Le duo Ryan Fleck et Anna Boden ne sort pas de nulle part, ils ont attiré l’attention de la critique avec ce film dramatique, typique d’un certain genre américain : social, pédagogue, économe et visuellement sale.
Au delà de la posture auteuriste, ce parti pris de mise en scène (sûrement involontaire) contribue à créer continuellement une sensation de malaise, égale à celle du personnage principal, professeur cool, expert en dialectique, également coach sportif et idéaliste… Mais aussi malade à cause de ses addictions cachées – Ryan Gosling, dont la jeunesse et la fragilité en fait un presque contemporain de ses jeunes élèves, et empêche ainsi tout paternalisme.
L’intérêt c’est aussi l’évolution du protagoniste par rapport à l’une de ses élèves, qu’il va suivre avec attention (Shareeka Epps, tout en sobriété) : au lieu d’être dans une intrigue à la Will Hunting et cie, c’est la jeune (qui a ses propres problèmes à résoudre, mais qui reste une fille ordinaire) qui va essayer de soutenir le plus âgé, dont le parcours suit systématiquement une pente descendante.
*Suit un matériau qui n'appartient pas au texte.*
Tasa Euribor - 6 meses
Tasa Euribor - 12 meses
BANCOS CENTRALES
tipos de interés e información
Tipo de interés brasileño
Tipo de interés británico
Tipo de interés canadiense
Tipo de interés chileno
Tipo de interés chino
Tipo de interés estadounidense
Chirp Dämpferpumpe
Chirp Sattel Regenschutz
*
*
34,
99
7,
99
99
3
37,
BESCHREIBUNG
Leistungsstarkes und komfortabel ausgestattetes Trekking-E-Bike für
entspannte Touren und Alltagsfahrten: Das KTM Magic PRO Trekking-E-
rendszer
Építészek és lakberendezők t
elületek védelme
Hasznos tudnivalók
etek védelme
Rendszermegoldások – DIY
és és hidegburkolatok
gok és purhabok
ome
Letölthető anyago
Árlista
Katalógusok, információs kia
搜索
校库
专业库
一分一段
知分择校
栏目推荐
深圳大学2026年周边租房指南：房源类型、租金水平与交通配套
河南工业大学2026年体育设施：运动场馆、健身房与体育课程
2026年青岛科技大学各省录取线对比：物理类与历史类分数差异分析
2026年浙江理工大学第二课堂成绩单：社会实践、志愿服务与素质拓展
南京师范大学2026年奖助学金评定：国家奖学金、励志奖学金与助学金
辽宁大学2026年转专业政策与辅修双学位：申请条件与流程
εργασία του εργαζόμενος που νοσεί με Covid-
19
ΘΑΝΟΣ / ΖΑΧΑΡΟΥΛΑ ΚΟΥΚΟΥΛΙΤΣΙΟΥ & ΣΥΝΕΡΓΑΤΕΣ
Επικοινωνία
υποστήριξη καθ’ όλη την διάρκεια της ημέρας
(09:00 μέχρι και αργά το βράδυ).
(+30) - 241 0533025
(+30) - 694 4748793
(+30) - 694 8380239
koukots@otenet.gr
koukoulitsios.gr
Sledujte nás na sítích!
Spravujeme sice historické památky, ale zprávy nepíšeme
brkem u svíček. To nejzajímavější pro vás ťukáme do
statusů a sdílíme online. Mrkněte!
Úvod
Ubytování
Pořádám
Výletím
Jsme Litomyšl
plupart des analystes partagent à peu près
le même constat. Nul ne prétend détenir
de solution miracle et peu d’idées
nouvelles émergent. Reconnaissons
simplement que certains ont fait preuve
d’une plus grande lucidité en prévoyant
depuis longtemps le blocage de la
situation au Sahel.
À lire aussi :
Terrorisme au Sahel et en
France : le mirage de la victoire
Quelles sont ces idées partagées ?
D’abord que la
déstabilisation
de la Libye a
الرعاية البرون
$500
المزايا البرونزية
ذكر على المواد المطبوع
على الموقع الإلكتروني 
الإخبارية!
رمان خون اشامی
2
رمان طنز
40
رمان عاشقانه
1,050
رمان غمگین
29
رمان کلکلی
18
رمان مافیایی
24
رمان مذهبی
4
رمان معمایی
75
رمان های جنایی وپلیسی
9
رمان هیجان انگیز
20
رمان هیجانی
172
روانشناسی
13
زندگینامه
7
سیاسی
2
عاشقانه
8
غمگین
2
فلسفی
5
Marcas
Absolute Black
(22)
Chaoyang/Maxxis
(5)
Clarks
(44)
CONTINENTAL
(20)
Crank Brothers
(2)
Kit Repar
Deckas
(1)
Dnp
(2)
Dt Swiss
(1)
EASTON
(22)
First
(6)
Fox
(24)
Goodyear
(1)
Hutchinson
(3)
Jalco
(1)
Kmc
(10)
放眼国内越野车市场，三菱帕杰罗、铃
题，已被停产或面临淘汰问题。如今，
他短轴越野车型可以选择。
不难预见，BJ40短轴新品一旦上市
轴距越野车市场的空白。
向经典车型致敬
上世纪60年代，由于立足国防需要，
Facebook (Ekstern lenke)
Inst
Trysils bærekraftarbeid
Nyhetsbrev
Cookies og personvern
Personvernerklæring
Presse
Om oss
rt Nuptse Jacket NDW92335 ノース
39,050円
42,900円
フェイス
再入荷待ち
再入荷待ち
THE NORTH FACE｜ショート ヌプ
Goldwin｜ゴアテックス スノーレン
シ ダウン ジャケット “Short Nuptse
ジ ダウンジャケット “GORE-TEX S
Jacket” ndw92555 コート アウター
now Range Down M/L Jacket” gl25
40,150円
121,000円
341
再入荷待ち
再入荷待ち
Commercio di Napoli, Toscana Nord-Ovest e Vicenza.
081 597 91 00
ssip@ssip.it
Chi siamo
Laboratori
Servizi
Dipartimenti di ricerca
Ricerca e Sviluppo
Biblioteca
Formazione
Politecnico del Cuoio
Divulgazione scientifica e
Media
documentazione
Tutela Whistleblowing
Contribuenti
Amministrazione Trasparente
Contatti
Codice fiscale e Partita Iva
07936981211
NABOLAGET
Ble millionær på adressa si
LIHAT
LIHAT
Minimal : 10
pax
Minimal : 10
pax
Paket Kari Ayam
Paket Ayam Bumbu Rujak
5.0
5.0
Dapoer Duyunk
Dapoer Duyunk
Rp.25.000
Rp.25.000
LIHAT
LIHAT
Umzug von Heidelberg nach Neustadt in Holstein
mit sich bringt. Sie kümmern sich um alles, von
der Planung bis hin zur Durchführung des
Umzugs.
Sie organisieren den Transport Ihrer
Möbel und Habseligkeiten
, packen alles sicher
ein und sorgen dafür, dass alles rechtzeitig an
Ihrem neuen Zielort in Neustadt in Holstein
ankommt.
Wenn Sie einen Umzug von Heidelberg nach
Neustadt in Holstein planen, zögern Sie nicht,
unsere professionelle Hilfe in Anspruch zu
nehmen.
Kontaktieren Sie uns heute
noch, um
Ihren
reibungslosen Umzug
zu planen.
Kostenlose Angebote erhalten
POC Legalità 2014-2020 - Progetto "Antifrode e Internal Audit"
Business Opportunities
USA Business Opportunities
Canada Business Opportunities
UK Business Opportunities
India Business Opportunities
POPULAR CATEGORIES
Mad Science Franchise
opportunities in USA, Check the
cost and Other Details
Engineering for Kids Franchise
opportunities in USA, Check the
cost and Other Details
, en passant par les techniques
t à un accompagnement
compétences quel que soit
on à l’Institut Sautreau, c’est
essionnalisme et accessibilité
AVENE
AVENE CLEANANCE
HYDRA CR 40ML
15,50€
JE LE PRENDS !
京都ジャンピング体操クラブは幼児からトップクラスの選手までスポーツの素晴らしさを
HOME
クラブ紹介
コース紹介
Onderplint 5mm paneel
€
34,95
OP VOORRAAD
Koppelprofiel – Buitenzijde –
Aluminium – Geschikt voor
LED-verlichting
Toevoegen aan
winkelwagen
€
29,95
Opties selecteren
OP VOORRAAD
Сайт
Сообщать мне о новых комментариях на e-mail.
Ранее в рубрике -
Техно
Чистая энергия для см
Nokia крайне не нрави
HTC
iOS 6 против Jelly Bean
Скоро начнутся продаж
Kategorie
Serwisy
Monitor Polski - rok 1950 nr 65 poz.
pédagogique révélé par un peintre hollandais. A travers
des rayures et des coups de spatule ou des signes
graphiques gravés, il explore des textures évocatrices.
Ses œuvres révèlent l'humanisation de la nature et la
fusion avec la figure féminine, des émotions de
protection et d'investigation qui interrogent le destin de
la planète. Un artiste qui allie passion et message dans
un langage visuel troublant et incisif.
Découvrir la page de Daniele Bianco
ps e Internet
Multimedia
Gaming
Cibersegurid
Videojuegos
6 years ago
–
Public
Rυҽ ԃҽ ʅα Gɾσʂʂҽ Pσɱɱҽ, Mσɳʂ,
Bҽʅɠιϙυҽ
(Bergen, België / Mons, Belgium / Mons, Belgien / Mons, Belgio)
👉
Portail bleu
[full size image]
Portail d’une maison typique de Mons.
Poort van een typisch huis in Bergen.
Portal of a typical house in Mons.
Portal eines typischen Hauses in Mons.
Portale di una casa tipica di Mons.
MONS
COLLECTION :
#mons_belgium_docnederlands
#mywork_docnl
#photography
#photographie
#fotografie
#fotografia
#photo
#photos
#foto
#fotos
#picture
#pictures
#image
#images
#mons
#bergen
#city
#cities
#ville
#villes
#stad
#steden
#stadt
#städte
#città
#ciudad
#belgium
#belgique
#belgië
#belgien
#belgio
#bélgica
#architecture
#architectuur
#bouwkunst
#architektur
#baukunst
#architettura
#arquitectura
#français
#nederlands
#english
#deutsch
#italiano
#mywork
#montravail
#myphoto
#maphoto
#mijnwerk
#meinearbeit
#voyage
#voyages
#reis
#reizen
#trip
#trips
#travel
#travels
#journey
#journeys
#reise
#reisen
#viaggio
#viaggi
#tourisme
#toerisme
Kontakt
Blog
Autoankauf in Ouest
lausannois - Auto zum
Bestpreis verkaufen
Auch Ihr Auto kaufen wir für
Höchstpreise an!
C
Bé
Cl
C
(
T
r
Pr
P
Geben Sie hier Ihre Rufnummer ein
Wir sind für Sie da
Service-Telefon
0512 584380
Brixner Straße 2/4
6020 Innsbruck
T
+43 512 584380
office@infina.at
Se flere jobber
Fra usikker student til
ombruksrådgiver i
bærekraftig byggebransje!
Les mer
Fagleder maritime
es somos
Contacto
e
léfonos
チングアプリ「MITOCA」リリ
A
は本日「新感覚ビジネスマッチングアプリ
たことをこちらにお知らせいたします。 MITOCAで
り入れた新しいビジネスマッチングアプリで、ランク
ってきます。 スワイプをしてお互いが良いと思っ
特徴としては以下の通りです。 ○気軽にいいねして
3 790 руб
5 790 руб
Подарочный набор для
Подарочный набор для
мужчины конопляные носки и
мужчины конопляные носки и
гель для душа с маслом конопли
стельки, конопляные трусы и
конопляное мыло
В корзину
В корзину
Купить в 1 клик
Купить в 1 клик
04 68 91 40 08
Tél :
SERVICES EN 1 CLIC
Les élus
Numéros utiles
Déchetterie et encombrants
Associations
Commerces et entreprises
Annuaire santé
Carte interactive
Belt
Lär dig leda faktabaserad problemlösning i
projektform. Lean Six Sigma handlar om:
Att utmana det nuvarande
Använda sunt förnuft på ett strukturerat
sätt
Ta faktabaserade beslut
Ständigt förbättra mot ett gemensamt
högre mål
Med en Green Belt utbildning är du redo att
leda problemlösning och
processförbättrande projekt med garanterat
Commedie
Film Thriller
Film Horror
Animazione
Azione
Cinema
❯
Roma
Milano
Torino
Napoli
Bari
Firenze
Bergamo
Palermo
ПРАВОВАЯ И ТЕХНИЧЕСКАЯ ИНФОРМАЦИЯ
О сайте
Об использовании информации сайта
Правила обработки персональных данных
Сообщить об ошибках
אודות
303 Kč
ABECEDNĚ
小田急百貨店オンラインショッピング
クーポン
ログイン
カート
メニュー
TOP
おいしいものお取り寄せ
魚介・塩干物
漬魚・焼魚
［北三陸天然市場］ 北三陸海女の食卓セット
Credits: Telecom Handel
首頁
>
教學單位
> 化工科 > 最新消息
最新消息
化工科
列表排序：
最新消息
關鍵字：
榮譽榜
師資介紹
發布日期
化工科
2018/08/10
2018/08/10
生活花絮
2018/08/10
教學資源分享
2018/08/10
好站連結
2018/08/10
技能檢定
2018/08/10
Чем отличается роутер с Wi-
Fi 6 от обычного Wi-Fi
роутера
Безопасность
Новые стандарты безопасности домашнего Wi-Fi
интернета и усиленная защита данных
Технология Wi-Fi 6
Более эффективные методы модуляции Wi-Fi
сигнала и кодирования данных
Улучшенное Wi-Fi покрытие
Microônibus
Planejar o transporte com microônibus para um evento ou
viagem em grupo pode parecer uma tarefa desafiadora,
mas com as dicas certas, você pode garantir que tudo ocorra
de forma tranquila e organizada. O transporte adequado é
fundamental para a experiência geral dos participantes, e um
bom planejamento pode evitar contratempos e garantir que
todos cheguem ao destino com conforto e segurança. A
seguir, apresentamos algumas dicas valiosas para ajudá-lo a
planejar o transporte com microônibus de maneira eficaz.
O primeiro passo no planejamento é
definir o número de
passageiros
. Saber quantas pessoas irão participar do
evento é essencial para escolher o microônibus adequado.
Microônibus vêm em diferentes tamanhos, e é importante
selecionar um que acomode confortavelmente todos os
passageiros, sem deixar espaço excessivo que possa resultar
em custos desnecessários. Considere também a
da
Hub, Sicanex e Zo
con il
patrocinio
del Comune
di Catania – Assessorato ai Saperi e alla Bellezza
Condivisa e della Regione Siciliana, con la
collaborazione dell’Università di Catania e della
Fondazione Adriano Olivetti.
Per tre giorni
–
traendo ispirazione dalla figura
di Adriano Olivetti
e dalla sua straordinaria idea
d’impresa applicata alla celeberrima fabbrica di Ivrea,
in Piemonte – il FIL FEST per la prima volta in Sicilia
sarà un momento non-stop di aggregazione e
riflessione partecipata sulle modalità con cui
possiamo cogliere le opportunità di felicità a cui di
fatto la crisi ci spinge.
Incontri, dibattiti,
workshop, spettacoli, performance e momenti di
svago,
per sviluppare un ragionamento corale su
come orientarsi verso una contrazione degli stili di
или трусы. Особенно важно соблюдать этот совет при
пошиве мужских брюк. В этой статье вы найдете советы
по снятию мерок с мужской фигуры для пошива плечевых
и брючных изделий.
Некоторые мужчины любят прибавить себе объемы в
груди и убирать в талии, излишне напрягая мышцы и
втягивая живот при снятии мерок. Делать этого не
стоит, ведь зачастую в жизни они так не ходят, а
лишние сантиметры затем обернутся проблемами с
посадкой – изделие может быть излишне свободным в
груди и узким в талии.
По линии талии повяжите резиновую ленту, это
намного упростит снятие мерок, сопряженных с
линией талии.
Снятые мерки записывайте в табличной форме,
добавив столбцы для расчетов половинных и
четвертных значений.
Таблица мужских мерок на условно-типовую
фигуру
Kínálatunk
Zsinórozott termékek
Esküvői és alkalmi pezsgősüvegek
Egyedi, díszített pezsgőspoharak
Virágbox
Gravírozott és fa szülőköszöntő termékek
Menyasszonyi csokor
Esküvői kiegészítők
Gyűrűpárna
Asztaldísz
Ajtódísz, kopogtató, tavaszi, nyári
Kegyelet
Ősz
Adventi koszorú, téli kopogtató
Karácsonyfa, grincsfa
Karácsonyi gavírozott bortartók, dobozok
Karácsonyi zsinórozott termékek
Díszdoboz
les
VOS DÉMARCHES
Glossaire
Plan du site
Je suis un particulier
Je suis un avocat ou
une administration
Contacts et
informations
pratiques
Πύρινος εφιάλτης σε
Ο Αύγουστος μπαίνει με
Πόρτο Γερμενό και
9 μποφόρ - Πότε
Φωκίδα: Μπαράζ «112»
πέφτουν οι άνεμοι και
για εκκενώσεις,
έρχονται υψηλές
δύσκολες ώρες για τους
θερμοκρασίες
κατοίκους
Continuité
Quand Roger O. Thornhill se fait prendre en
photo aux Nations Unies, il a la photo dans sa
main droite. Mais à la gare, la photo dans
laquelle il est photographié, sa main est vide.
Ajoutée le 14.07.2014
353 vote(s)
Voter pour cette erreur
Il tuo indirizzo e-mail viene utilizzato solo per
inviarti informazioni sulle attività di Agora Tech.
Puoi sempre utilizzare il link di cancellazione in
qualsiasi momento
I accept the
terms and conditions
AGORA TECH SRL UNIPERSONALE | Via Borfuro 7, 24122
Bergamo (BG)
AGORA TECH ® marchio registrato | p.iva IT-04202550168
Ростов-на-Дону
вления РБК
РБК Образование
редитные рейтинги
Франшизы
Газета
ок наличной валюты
Sorti de sa classe, il échoue en tout et ne trouve aucun soutien suffisant. La référence dans le titre, c’est une prise de lutte d’où on ne peut pas s’extirper
Le but est de toucher le fond complètement, et ensuite il sera inutile de raconter la difficile remontée… celle-ci est d’emblée acquise, comme dans toute bonne histoire à l’Américaine.